22. Hukuk Dairesi 2016/22003 E. , 2019/19613 K.
"İçtihat Metni"MAHKEMESİ :İş Mahkemesi
DAVA TÜRÜ : ALACAK
Taraflar arasında görülen dava sonucunda verilen kararın, temyizen incelenmesi davalılar ... Park A.Ş. ve ... Tem.
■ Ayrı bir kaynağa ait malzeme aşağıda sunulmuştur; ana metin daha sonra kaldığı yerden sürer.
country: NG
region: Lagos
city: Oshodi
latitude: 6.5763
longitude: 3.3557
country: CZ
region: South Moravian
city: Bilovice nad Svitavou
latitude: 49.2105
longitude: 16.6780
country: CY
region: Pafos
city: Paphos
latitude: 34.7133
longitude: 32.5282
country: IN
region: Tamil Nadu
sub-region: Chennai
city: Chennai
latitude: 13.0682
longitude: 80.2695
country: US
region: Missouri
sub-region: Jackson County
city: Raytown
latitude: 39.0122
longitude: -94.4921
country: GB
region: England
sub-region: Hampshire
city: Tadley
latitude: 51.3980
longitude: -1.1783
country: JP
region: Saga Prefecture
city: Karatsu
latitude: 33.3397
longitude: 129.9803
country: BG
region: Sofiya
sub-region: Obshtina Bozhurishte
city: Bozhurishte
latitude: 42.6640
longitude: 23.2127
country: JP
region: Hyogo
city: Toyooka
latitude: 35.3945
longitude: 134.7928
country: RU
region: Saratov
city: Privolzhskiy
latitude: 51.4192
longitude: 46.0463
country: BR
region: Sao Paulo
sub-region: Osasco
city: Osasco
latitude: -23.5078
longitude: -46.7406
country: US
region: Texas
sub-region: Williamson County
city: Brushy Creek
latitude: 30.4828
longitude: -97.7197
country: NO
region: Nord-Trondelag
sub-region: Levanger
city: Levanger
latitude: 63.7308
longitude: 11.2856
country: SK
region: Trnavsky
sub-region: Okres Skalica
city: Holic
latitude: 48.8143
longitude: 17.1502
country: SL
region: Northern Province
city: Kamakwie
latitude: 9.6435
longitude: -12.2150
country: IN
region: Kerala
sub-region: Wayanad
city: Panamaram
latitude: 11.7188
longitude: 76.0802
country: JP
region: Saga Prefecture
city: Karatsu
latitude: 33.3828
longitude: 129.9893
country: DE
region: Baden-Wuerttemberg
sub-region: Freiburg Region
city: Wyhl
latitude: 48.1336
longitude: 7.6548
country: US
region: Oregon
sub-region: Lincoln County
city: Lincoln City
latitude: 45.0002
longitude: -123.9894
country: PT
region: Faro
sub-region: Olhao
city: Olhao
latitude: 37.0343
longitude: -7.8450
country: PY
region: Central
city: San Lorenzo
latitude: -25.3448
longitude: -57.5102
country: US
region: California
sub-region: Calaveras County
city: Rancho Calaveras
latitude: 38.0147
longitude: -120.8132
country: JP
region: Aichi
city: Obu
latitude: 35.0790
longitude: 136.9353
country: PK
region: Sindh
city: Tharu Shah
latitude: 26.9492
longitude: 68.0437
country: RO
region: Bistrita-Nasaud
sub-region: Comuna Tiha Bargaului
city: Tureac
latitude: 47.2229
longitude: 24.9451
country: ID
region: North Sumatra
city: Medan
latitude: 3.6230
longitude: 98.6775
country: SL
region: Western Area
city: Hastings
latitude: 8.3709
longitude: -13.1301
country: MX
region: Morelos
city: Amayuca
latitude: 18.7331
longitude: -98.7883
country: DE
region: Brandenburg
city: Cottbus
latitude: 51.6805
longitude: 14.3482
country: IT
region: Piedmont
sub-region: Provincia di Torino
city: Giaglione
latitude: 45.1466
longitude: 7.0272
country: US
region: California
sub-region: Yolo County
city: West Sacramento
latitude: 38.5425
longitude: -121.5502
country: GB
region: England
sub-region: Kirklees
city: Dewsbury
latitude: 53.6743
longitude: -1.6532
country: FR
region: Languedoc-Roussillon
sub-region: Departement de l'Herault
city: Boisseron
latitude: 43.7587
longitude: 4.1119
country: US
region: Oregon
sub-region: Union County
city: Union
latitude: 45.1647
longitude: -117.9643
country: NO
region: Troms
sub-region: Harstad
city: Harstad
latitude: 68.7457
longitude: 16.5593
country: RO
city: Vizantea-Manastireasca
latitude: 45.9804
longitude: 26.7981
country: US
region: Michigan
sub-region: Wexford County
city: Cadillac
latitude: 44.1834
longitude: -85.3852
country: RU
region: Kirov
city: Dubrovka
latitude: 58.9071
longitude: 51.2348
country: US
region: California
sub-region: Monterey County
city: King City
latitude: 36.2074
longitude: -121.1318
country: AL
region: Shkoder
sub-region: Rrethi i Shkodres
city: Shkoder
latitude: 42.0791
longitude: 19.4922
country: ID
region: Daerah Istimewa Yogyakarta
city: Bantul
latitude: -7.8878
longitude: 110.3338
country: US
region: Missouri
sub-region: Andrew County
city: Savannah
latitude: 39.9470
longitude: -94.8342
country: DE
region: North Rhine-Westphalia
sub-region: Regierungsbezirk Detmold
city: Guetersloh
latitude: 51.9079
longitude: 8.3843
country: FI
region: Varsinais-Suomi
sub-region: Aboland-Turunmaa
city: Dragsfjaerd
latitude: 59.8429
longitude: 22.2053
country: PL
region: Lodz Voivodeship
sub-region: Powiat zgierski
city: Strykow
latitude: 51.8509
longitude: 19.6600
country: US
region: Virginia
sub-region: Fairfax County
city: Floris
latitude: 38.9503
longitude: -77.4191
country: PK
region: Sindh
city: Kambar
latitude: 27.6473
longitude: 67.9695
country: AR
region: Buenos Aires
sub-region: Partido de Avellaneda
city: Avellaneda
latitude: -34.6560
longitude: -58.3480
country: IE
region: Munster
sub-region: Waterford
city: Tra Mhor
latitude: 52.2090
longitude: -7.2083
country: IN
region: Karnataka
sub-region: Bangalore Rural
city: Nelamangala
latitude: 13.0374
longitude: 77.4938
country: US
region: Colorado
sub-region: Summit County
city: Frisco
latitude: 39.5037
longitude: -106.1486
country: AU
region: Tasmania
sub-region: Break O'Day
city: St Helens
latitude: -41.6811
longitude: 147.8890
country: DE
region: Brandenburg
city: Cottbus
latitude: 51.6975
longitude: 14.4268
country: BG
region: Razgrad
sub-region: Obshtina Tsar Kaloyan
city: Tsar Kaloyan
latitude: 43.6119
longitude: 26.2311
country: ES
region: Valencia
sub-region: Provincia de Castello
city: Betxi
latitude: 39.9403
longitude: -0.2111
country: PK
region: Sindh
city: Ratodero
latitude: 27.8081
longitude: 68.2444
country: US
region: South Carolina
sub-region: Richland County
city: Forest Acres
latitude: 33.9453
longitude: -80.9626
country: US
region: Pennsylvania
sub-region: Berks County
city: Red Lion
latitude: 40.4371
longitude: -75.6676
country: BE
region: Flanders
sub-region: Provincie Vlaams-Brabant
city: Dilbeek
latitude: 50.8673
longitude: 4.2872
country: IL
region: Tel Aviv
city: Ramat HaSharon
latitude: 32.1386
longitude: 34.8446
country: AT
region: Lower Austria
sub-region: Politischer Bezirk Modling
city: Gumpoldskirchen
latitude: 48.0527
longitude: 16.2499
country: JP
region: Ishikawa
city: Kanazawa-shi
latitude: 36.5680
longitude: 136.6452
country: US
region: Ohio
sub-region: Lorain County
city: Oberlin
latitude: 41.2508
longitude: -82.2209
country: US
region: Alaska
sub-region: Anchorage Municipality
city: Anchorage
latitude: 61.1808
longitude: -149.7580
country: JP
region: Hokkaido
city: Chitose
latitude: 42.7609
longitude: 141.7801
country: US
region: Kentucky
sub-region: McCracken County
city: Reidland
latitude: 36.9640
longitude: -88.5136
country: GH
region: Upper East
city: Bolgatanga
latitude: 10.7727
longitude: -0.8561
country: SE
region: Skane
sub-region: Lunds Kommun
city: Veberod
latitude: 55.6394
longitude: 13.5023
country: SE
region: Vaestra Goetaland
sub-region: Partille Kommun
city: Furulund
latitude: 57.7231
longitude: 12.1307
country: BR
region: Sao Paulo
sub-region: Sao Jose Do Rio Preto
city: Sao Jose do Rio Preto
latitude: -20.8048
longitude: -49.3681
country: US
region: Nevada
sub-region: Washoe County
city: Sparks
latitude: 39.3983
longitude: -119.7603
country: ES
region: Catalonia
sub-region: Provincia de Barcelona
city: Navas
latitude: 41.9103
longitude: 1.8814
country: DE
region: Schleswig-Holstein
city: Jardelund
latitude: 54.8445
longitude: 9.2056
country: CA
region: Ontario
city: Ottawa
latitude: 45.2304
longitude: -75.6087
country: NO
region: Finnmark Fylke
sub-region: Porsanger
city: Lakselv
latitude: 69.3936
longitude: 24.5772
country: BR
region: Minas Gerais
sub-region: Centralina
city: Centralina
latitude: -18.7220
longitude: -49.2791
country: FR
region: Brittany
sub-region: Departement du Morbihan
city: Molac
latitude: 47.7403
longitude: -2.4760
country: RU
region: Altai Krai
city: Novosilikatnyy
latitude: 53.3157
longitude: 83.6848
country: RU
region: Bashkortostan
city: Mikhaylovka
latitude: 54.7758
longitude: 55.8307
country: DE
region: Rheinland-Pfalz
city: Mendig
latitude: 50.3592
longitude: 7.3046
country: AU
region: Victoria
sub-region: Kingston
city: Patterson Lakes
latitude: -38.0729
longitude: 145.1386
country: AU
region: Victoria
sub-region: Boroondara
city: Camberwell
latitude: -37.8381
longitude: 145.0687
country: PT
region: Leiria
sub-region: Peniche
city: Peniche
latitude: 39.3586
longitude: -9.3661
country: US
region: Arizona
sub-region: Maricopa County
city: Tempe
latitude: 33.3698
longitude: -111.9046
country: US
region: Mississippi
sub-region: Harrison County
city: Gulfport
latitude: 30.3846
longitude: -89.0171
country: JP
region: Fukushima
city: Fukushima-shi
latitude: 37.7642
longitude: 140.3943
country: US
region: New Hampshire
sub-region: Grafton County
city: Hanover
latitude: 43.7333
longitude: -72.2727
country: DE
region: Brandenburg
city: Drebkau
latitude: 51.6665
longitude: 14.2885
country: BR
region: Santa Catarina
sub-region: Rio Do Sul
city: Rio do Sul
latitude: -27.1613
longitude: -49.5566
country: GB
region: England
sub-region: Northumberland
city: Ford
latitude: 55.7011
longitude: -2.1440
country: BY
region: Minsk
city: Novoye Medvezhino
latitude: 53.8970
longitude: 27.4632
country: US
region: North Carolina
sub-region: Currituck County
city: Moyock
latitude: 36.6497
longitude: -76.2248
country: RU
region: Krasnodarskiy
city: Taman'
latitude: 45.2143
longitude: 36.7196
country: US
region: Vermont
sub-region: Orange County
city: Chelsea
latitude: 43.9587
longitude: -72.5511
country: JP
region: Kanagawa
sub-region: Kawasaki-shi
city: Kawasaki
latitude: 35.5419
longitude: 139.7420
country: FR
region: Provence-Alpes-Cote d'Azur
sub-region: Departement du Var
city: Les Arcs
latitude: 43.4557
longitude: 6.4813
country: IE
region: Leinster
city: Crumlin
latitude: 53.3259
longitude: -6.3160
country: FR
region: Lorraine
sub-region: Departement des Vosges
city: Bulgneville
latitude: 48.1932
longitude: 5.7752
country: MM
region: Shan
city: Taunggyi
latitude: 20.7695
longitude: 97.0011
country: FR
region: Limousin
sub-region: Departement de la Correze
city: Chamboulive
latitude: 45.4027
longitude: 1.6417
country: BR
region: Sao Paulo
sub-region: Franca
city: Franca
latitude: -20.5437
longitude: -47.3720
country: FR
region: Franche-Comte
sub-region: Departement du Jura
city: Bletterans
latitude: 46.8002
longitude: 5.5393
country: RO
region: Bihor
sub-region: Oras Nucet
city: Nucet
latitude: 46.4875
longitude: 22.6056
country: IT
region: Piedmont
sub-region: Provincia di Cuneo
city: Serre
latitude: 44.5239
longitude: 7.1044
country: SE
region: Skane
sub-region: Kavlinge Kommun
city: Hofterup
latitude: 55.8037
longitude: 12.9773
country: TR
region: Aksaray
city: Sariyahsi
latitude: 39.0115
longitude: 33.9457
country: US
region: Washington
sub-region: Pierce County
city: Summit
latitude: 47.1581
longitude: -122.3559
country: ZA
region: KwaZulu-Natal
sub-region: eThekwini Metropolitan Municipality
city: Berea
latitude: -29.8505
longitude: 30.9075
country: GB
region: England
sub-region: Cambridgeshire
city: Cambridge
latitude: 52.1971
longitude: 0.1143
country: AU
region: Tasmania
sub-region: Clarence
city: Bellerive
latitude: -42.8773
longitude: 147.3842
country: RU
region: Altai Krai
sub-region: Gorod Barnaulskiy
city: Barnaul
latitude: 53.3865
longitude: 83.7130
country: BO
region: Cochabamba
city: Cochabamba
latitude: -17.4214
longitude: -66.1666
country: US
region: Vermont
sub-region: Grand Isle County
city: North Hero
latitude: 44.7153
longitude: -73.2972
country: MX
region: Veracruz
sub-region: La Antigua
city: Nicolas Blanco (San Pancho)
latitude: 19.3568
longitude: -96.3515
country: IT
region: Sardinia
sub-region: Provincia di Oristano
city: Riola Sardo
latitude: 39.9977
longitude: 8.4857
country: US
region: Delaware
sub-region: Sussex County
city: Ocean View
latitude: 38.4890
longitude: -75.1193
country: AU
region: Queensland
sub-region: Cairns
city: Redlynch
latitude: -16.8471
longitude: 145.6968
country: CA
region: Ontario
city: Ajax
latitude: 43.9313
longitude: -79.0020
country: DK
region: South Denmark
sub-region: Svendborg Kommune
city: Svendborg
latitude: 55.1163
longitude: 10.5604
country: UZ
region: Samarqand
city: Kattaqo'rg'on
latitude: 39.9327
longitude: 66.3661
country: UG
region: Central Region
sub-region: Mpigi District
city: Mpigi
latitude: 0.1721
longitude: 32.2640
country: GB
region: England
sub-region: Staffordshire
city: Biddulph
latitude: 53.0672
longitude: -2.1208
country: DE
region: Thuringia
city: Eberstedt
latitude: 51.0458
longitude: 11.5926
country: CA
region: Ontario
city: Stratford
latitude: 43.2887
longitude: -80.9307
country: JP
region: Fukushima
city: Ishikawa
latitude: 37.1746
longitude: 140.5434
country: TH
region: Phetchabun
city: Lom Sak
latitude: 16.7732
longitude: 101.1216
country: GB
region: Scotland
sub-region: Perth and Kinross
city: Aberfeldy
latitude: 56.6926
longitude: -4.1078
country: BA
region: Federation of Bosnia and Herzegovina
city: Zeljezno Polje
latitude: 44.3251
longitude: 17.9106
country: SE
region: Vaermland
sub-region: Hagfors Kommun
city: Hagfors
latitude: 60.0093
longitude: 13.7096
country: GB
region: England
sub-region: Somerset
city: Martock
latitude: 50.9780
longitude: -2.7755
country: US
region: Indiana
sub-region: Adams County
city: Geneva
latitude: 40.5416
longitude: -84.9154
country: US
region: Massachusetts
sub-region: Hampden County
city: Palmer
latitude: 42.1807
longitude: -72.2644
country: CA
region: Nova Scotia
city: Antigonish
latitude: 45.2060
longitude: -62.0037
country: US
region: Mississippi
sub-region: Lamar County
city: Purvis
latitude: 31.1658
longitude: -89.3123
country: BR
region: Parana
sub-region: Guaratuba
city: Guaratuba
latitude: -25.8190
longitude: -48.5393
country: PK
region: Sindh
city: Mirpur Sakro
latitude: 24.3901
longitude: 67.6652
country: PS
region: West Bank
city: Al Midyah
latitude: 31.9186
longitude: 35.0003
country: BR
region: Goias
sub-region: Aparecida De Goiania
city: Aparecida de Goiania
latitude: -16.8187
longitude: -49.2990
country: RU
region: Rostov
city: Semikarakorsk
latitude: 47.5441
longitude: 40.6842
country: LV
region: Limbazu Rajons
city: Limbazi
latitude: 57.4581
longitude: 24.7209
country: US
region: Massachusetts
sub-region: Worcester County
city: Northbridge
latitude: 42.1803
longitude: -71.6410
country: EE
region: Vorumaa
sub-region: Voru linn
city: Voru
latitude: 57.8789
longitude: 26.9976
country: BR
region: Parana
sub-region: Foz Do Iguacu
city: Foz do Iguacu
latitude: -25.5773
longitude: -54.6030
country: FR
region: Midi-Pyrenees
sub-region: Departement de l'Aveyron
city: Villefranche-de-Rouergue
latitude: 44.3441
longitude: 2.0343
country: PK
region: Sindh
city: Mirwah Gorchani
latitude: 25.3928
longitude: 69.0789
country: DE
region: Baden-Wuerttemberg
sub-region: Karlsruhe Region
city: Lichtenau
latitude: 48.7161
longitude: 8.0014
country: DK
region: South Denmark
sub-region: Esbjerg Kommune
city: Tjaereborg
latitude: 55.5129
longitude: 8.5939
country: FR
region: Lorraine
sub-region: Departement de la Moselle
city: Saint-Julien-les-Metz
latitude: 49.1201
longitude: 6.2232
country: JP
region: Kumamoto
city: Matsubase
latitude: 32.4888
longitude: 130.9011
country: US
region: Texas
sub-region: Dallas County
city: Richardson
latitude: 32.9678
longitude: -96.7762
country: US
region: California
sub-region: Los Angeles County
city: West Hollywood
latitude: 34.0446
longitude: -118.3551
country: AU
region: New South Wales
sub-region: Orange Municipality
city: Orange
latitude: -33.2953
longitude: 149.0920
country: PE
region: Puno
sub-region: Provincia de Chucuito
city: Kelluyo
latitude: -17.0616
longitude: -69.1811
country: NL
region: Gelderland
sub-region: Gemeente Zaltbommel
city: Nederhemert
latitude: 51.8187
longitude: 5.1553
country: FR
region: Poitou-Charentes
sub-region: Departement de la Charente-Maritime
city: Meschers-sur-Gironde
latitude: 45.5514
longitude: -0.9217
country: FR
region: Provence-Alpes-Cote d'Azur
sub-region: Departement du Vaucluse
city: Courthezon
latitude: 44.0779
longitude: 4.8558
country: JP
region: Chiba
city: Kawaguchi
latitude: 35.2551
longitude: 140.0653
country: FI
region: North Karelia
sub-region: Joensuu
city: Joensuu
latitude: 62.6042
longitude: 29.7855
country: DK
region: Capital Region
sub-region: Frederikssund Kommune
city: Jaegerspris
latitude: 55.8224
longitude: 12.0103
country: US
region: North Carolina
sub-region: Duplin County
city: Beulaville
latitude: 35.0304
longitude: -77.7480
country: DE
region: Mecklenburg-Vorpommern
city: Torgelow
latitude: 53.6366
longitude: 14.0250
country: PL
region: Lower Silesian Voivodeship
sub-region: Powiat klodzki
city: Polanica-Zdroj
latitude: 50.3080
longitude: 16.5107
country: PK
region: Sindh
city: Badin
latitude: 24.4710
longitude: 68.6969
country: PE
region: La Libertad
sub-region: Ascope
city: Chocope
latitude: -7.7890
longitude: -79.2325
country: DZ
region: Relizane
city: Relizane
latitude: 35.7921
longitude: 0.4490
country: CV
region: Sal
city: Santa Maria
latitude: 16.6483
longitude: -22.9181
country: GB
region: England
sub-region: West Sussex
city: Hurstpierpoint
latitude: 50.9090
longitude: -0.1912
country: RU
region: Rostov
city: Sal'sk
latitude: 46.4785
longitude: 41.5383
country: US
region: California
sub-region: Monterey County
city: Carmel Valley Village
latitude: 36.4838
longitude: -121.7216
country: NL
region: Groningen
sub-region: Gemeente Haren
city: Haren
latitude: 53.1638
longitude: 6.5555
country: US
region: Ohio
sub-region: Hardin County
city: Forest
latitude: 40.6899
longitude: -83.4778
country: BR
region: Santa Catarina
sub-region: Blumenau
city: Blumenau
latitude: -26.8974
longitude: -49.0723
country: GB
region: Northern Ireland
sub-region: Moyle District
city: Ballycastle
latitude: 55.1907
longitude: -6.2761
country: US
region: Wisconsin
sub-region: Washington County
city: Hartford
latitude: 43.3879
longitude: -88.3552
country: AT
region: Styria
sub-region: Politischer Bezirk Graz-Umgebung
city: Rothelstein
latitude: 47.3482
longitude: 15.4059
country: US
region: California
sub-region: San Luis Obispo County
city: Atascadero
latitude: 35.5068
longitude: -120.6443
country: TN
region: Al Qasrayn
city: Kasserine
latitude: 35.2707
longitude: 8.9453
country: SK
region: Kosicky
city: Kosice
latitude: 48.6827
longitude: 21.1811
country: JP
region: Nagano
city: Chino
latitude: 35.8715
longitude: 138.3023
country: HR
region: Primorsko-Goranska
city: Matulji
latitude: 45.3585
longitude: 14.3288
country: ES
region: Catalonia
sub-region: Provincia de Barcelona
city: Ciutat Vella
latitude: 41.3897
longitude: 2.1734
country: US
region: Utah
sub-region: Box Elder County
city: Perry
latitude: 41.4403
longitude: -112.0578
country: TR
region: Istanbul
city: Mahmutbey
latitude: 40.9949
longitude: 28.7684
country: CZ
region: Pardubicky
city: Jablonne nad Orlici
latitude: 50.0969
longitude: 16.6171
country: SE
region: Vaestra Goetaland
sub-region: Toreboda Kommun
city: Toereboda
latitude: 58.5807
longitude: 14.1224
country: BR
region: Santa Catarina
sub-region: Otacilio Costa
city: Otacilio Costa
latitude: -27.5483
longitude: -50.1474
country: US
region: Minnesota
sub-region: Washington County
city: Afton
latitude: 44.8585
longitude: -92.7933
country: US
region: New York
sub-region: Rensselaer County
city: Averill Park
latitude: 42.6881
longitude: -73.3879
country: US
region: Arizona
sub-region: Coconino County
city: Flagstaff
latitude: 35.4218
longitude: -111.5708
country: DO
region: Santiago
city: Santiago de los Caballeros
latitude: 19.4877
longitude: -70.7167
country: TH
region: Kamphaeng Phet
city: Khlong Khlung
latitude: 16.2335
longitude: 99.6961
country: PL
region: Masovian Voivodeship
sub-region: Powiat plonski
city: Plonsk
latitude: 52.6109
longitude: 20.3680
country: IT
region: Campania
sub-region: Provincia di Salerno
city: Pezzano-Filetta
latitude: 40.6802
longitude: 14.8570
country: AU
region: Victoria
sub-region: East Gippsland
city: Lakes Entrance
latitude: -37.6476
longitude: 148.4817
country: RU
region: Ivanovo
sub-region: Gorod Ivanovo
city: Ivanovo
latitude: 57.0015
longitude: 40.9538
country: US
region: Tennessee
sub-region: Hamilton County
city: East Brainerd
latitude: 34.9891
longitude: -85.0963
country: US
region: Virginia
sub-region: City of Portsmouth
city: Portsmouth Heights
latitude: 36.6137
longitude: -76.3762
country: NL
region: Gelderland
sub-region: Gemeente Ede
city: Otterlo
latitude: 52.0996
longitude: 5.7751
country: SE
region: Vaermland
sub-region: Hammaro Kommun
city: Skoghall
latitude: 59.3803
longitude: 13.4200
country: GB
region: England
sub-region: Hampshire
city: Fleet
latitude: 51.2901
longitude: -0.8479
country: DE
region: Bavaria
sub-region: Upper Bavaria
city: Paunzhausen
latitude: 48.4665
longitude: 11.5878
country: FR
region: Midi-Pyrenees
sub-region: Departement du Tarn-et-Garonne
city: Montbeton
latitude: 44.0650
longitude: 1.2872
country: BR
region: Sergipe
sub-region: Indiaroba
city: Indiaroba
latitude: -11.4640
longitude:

A.Ş. vekilleri ile davacı vekili tarafından istenilmekle, temyiz talebinin süresinde olduğu anlaşıldı. Dava dosyası için Tetkik Hakimi ... tarafından düzenlenen rapor dinlendikten sonra dosya incelendi, gereği konuşulup düşünüldü:
Y A R G I T A Y K A R A R I
Davacı İsteminin Özeti:
Davacı vekili, davacının davalıya ait işyerinde 17.07.2009 yılından iş sözleşmesini haklı nedenle feshettiği 26.11.2013 tarihine kadar ... Park Hastanesinde temizlik işi dahil sağlık personeli gibi diğer işleri de yaparak çalıştırıldığını, haklarının ödenmediğini ileri sürerek kıdem ve ihbar tazminatı ile bir kısım işçilik alacaklarının tahsiline karar verilmesini istemiştir.
Davalı Cevabının Özeti:
Davalı ... Park A.Ş. vekili, husumet itirazında bulunarak davanın reddini savunmuştur.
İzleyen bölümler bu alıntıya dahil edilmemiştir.